The decree granted a divorce to the plaintiff and awarded her the equity in the. Sunset hotel, subject to a balance remaining due on the purchase price in the amount of ten thousand six hundred dollars; and subject to a lien in favor of the defendant in the sum of ten thousand dollars, to be paid at the rate of two hundred dollars per month, with interest on deferred payments at four per cent per annum. The decree further provided that the plaintiff should lease the ground floor of the Sunset hotel to the defendant for a term of ten years at a monthly rental of two hundred seventy dollars. All of the remainder of the property was awarded to the defendant, he to pay the obligations listed above. No attorneys' fees were allowed, the decree providing that each party should pay his own costs.

[1] Appellant points out claimed errors in the valuations of almost all items as found by the trial court. We have diligently gone over the entire record, including the exhibits admitted in the case, and would not attempt, because of the unsatisfactory condition of the record, to undertake a valuation of the properties. The record was made by the parties themselves, and they are bound by it. We feel that the trial judge should be commended for his fairness, patience, and perseverance in endeavoring to ascertain the true facts. He even made a personal inspection of the Sunset property prior to the final hearing. His valuations are as fair as it was humanly possible to determine.

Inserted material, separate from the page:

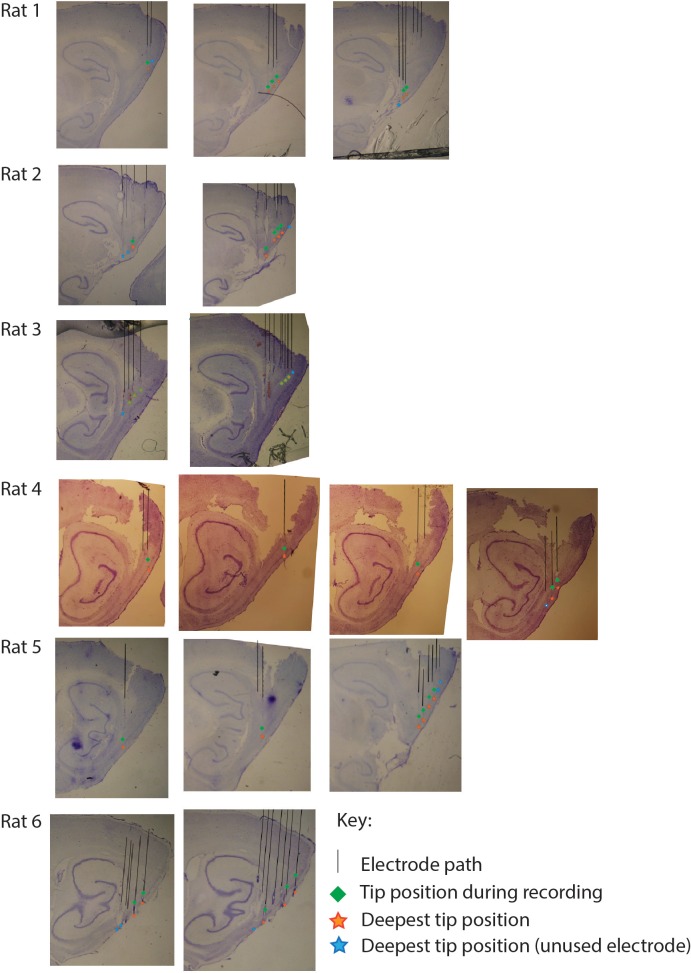
Histological micrographs for the six rats implanted for this study, marking estimated electrode placement at the time of sacrifice (orange and blue stars) and inferred positions at the time of the recording analyzed and described in the main text (green squares).Black lines were added to indicate the inferred electrode track. Stars were added to indicate the inferred final electrode position. Blue reflects electrodes that were found to be outside of the medial entorhinal cortex at the time of the key recording. Orange reflects electrodes that were found to target the medial entorhinal cortex at the time of recording. Note that, in most cases, key recordings upon which analyses were performed are relatively dorsal from the final termination sites shown here, because electrodes were often stepped deeper in an effort to achieve subsequent recordings of unit activity in layer II.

[2] However, we do feel that the decree should be modified. It is clear that the trial court attempted to make an even division of the property. Their holdings were all obtained through the joint efforts of the parties. One contributed as much to their acquisition as the other. But, at this time, the parties are not on the same plane. The testimony shows that the wife is old and sick. She is afflicted with diabetes. It is necessary for her to continually diet and take insulin. Her future earning capacity is greatly impaired. On the other hand, the husband is young, strong, virile. He will have no difficulty earning a good income for a number of years. We feel that the decree should be modified to reduce the lien in favor of respondent on the

 Apr. 1947]               MUNROE v. MUNROE.           561

Sunset hotel, from ten thousand dollars to seven thousand five hundred dollars; that the appellant should be awarded the equipment located in the Superior Market; that appellant should not be required to lease the ground floor of this property to the respondent; and that respondent should be required to pay the costs of the action, including an attorney's fee of seven hundred fifty dollars.

[3, 4] Respondent contends that the stipulation entered into during the trial was binding on the court; that it became an agreement for the final disposition of the property rights between the parties, and that the trial court was bound to carry it into effect unless and until it was made clear to it that the stipulation was improper and unconscionable. Respondent relies upon State ex rel. Gould v. Superior Court, 151 Wash. 413, 276 Pac. 98. It is true that a stipulation entered into between the parties in an ordinary law suit is binding upon the trial court. However, this was a divorce action, and a stipulation entered into between the parties could have no more effect than that of a property settlement, which is never binding upon the court, but which may be either approved, modified, or entirely disregarded.

The interlocutory order will be modified in the respects and manner indicated.

MALLERY, C. J., MILLARD, SIMPSON, and ABEL, JJ., concur.